I don't understand why running my model which is a single transformer encoder layer is deterministic but after I train it, it becomes non deterministic?
import torch
from torch import nn
import torch.optim as optim
class MyModel(nn.Module):
def __init__(self):
super().__init__()
self.encoder_layer = nn.TransformerEncoderLayer(d_model=1, nhead=1, dim_feedforward=2)
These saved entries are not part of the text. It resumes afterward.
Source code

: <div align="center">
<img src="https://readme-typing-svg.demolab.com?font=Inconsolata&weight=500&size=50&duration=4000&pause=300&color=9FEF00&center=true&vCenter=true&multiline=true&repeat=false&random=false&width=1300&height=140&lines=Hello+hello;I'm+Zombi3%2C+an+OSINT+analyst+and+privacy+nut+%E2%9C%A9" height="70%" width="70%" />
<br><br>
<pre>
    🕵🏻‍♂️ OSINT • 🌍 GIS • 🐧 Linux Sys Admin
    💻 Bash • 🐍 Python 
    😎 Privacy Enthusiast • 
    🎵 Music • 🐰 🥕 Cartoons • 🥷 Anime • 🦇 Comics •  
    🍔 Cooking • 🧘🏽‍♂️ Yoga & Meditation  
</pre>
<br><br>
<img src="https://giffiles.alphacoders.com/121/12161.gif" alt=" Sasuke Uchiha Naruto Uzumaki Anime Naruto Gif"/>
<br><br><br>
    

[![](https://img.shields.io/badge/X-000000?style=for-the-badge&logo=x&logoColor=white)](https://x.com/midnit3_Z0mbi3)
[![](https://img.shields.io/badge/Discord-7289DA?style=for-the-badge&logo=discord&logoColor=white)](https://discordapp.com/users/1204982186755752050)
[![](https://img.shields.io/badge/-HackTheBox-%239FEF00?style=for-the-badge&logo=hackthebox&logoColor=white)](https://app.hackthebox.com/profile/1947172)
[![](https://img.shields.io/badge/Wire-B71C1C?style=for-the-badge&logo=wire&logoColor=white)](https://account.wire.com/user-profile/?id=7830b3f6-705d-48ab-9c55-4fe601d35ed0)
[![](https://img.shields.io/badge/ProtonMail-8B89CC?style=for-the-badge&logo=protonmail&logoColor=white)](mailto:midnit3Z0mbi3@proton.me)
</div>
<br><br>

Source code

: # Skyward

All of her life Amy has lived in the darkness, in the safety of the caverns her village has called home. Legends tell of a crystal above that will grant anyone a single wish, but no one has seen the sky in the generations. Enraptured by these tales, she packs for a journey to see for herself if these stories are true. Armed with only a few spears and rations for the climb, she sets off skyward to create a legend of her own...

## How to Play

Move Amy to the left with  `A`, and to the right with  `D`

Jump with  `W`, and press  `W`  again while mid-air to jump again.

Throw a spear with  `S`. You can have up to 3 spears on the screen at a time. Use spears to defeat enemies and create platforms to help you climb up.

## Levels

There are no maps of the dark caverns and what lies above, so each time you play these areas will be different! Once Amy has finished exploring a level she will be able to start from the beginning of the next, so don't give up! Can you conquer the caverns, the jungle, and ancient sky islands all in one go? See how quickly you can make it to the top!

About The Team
self.trans = nn.TransformerEncoder(self.encoder_layer, num_layers=1)
def forward(self, x):
y = self.trans(x)
y = torch.flatten(y)
y = nn.Linear(2,1)(y)
return y
model = MyModel()
model.train()
optimizer = optim.Adam(model.parameters(), lr=0.01)
for epoch in range(1):
training = torch.rand(size=(2,1))
labels = training[0] + 1
optimizer.zero_grad()
outputs = model(training)
loss = nn.MSELoss()(outputs, labels)
# print(loss)
loss.backward()
optimizer.step()
model.eval()
x = torch.tensor([[1.],[1.]])
print(model(x))
If I run the last line multiple times I get different output. Why?
The problem is with the my linear layer being reinitialized everytime inference is run. Has nothing to do with the encoder.